Les jeunes filles sont précisément les cadettes de leurs aînées. L’écrivain montre les qualités de leur cœur, plutôt qu’il n’en analyse le mystère.

Une seule fois, il s’est ingénié à deviner l’énigme, à lire le secret de ces fronts candides ou attristés, à noter le menu travail psychologique de la genèse d’amour. Et il a caressé ce joli pastel de Philiberte. Laide ou belle ? Qui le sait ? Ce n’est pas elle d’abord, l’enfant craintive et défiante, avec sa timidité de pauvre chien battu, qui prend tout de travers les hommages qu’on lui rend. Puis, la femme perce cette enveloppe un peu gauche, écoute les compliments de toute l’avidité de son innocence sauvageonne, et elle est heureuse, et elle est nerveuse, et elle est méconnue de celui qu’elle a rebuté tout à l’heure par une soupçonneuse modestie. Mais enfin les déclarations qu’elle entend lui sont des révélations ; elle sait ; elle croit ; elle s’épanouit.

Elle est charmante ! Elle est charmante ! Elle est charmante !
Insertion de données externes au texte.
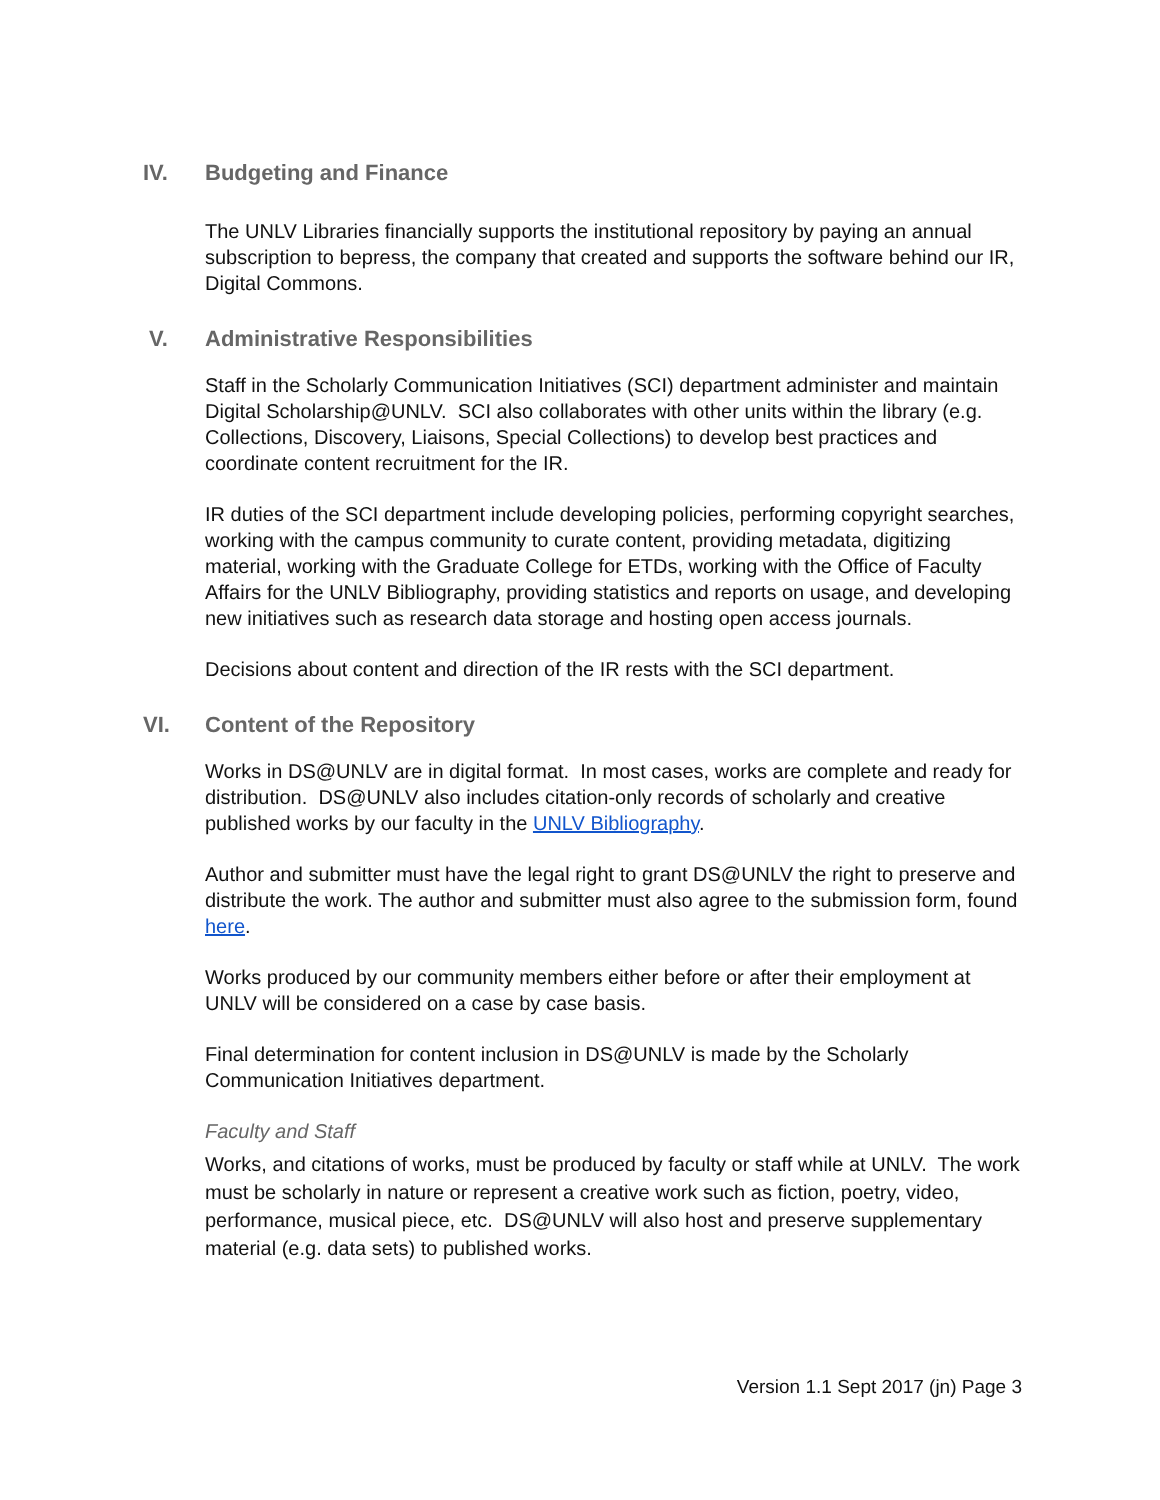IV. Budgeting and Finance
The UNLV Libraries financially supports the institutional repository by paying an annual subscription to bepress, the company that created and supports the software behind our IR, Digital Commons.
V. Administrative Responsibilities
Staff in the Scholarly Communication Initiatives (SCI) department administer and maintain Digital Scholarship@UNLV. SCI also collaborates with other units within the library (e.g. Collections, Discovery, Liaisons, Special Collections) to develop best practices and coordinate content recruitment for the IR.
IR duties of the SCI department include developing policies, performing copyright searches, working with the campus community to curate content, providing metadata, digitizing material, working with the Graduate College for ETDs, working with the Office of Faculty Affairs for the UNLV Bibliography, providing statistics and reports on usage, and developing new initiatives such as research data storage and hosting open access journals.
Decisions about content and direction of the IR rests with the SCI department.
VI. Content of the Repository
Works in DS@UNLV are in digital format. In most cases, works are complete and ready for distribution. DS@UNLV also includes citation-only records of scholarly and creative published works by our faculty in the UNLV Bibliography.
Author and submitter must have the legal right to grant DS@UNLV the right to preserve and distribute the work. The author and submitter must also agree to the submission form, found here.
Works produced by our community members either before or after their employment at UNLV will be considered on a case by case basis.
Final determination for content inclusion in DS@UNLV is made by the Scholarly Communication Initiatives department.
Faculty and Staff
Works, and citations of works, must be produced by faculty or staff while at UNLV. The work must be scholarly in nature or represent a creative work such as fiction, poetry, video, performance, musical piece, etc. DS@UNLV will also host and preserve supplementary material (e.g. data sets) to published works.
Version 1.1 Sept 2017 (jn) Page 3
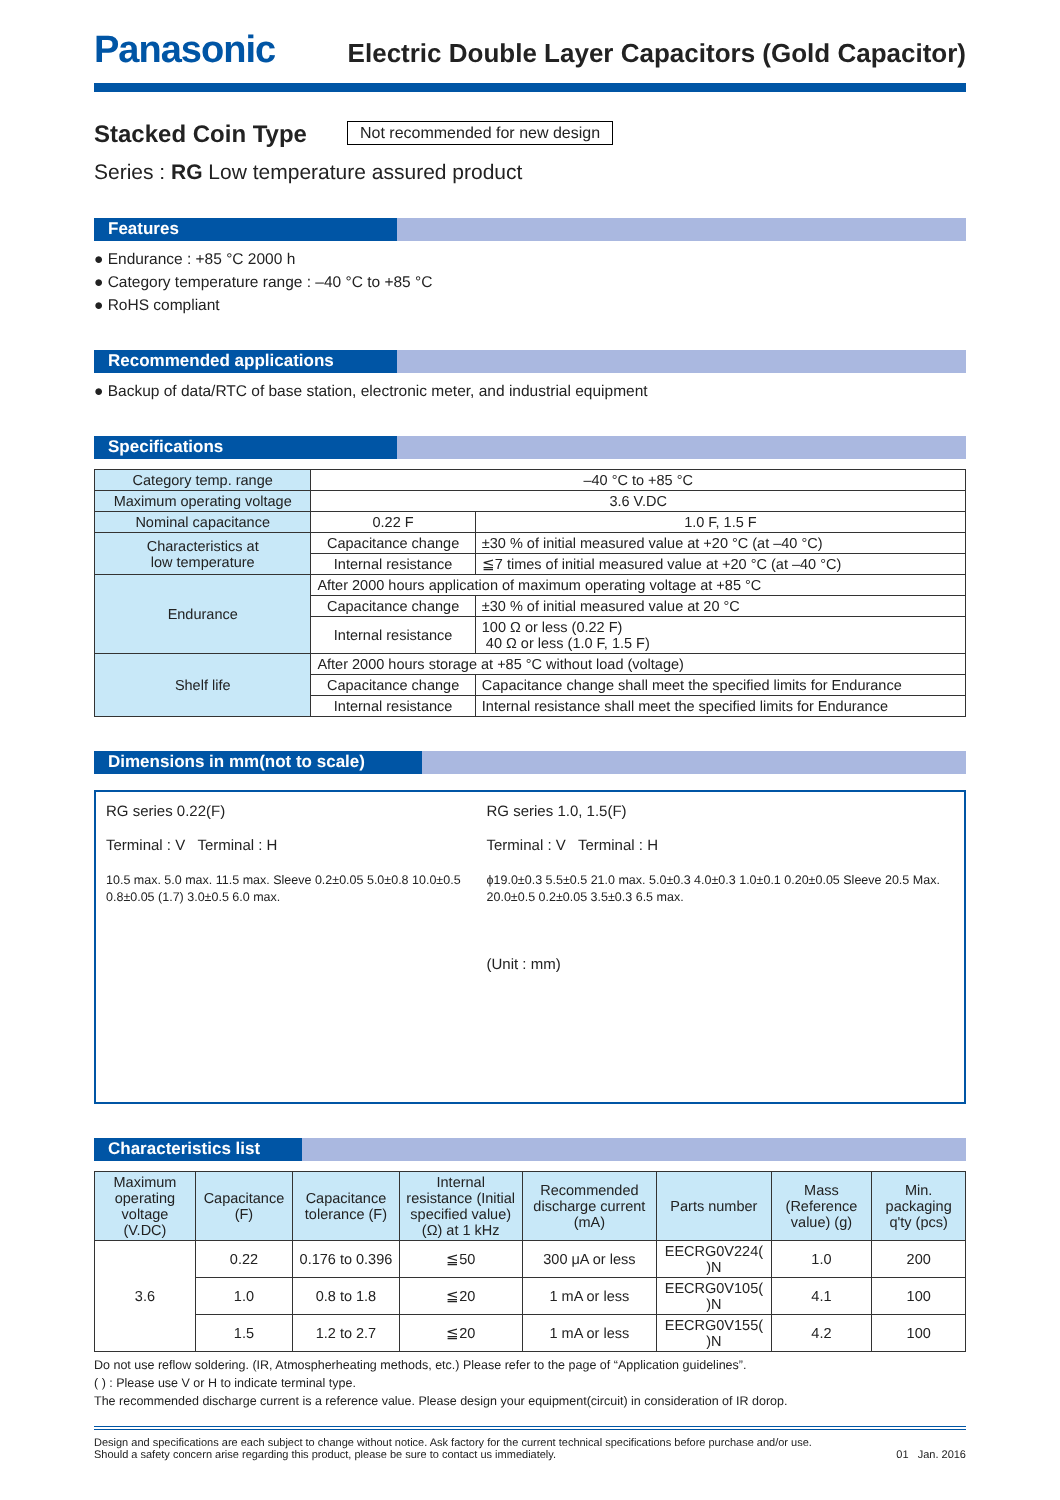Panasonic Electric Double Layer Capacitors (Gold Capacitor)
Stacked Coin Type
Not recommended for new design
Series : RG Low temperature assured product
Features
● Endurance : +85 °C 2000 h
● Category temperature range : –40 °C to +85 °C
● RoHS compliant
Recommended applications
● Backup of data/RTC of base station, electronic meter, and industrial equipment
Specifications
| Category temp. range | –40 °C to +85 °C | | |
| Maximum operating voltage | 3.6 V.DC | | |
| Nominal capacitance | 0.22 F | | 1.0 F, 1.5 F |
| Characteristics at low temperature | Capacitance change | ±30 % of initial measured value at +20 °C (at –40 °C) | |
| | Internal resistance | ≦7 times of initial measured value at +20 °C (at –40 °C) | |
| Endurance | After 2000 hours application of maximum operating voltage at +85 °C | | |
| | Capacitance change | ±30 % of initial measured value at 20 °C | |
| | Internal resistance | 100 Ω or less (0.22 F) 40 Ω or less (1.0 F, 1.5 F) | |
| Shelf life | After 2000 hours storage at +85 °C without load (voltage) | | |
| | Capacitance change | Capacitance change shall meet the specified limits for Endurance | |
| | Internal resistance | Internal resistance shall meet the specified limits for Endurance | |
Dimensions in mm(not to scale)
RG series 0.22(F)
Terminal : V Terminal : H
10.5 max. 5.0 max. 11.5 max. Sleeve 0.2±0.05 5.0±0.8 10.0±0.5 0.8±0.05 (1.7) 3.0±0.5 6.0 max.
RG series 1.0, 1.5(F)
Terminal : V Terminal : H
ϕ19.0±0.3 5.5±0.5 21.0 max. 5.0±0.3 4.0±0.3 1.0±0.1 0.20±0.05 Sleeve 20.5 Max. 20.0±0.5 0.2±0.05 3.5±0.3 6.5 max.
(Unit : mm)
Characteristics list
| Maximum operating voltage (V.DC) | Capacitance (F) | Capacitance tolerance (F) | Internal resistance (Initial specified value) (Ω) at 1 kHz | Recommended discharge current (mA) | Parts number | Mass (Reference value) (g) | Min. packaging q'ty (pcs) |
| --- | --- | --- | --- | --- | --- | --- | --- |
| 3.6 | 0.22 | 0.176 to 0.396 | ≦50 | 300 μA or less | EECRG0V224( )N | 1.0 | 200 |
| | 1.0 | 0.8 to 1.8 | ≦20 | 1 mA or less | EECRG0V105( )N | 4.1 | 100 |
| | 1.5 | 1.2 to 2.7 | ≦20 | 1 mA or less | EECRG0V155( )N | 4.2 | 100 |
Do not use reflow soldering. (IR, Atmospherheating methods, etc.) Please refer to the page of “Application guidelines”.
( ) : Please use V or H to indicate terminal type.
The recommended discharge current is a reference value. Please design your equipment(circuit) in consideration of IR dorop.
Design and specifications are each subject to change without notice. Ask factory for the current technical specifications before purchase and/or use.
Should a safety concern arise regarding this product, please be sure to contact us immediately.
01 Jan. 2016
Comme à son autre sœur, Agnès, l’esprit lui est venu avec l’amour : et la grâce a suivi l’un et l’autre. Mais de l’amour Molière, comme tous les grands classiques[1], n’étudie que les symptômes extérieurs et les effets ; tandis qu’Émile Augier en suit curieusement

  1. Il faut excepter La Bruyère, qui dans le conte tout psychologique d’Émire (fin du chapitre des Femmes) suit et résume la tradition du roman. Cf. La Princesse de Clèves.